As noted in a prior blog here, some companies have recently adopted fee-shifting provisions (i.e., language providing that a suing stockholder must pay the corporation’s legal fees and expenses if the stockholder does not obtain a judgment that substantially achieves the full remedy sought). Specifically, such provisions have now shown up in the bylaws of some Delaware and non-Delaware corporations, and at least two corporations, Alibaba Group Holding Limited (a Cayman Islands company) and Smart & Final Stores, Inc., have gone public with variations of fee-shifting bylaws in place.
To date, the Securities and Exchange Commission (SEC) has not taken any action with regard to these provisions, even though, in the Alibaba offering, the existence of the fee-shifting provision was arguably not even adequately disclosed. Some pressure is, however, being brought to bear on the SEC. For example, the chair of the SEC was recently asked by Senator Richard Blumenthal (D-CT) to take action. In his correspondence to the SEC, Senator Blumenthal states that the “potential ramifications” of the ATP decision allowing fee-shifting provisions are “immense,” and he goes on to elaborate on those potential ramifications. Senator Blumenthal then urges the SEC to refuse to permit registration statements to move forward for any company that includes such provisions.

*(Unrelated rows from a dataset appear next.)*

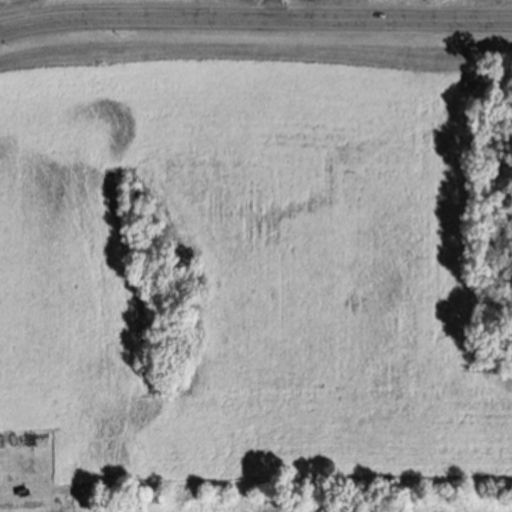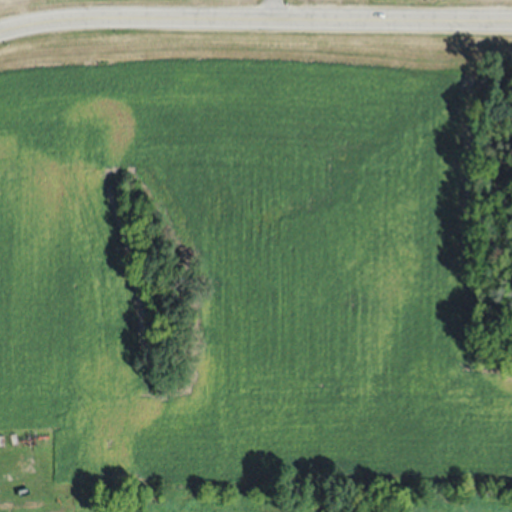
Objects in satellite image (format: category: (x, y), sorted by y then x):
road: (258, 9)
road: (255, 18)
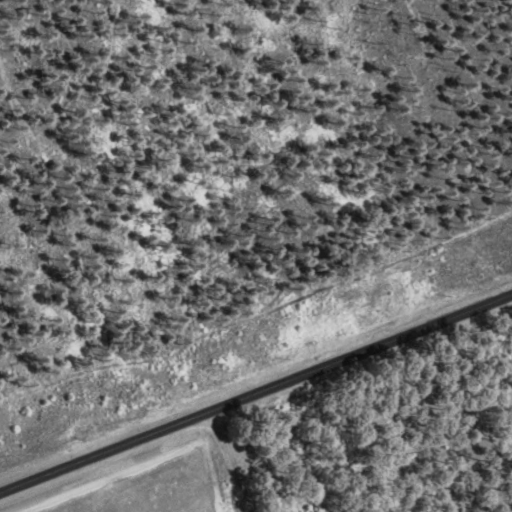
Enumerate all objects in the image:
road: (255, 393)
road: (230, 461)
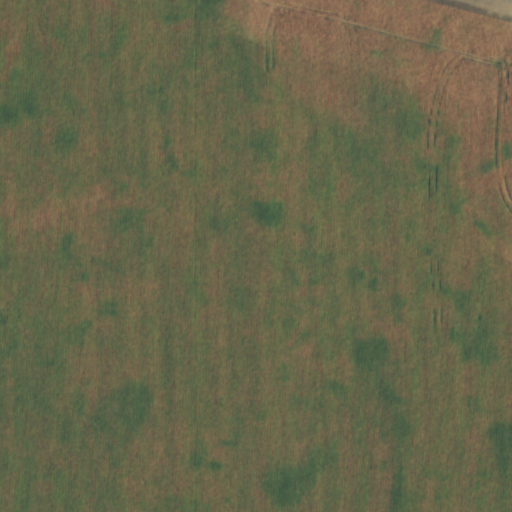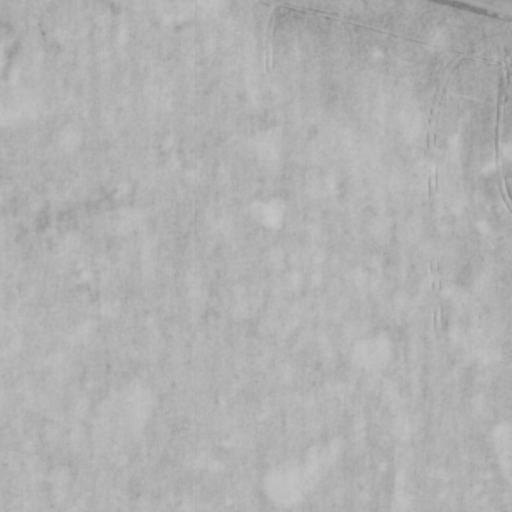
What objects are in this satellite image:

Despite the pleas of Senator Blumenthal and others, the SEC seems content to wait, at least temporarily, for the outcome, from the Delaware courts or legislature. Even if the SEC continues to await the Delaware outcome and the outcome is that fee-shifting provisions are not allowed in Delaware “for profit” corporations, the SEC cannot be assured, however, that the problem has been cured, since other states may determine to allow such provisions. In the end, the SEC may be forced to act or see a demise of private enforcement of the U.S. securities laws. For now, though, the SEC continues to watch and wait.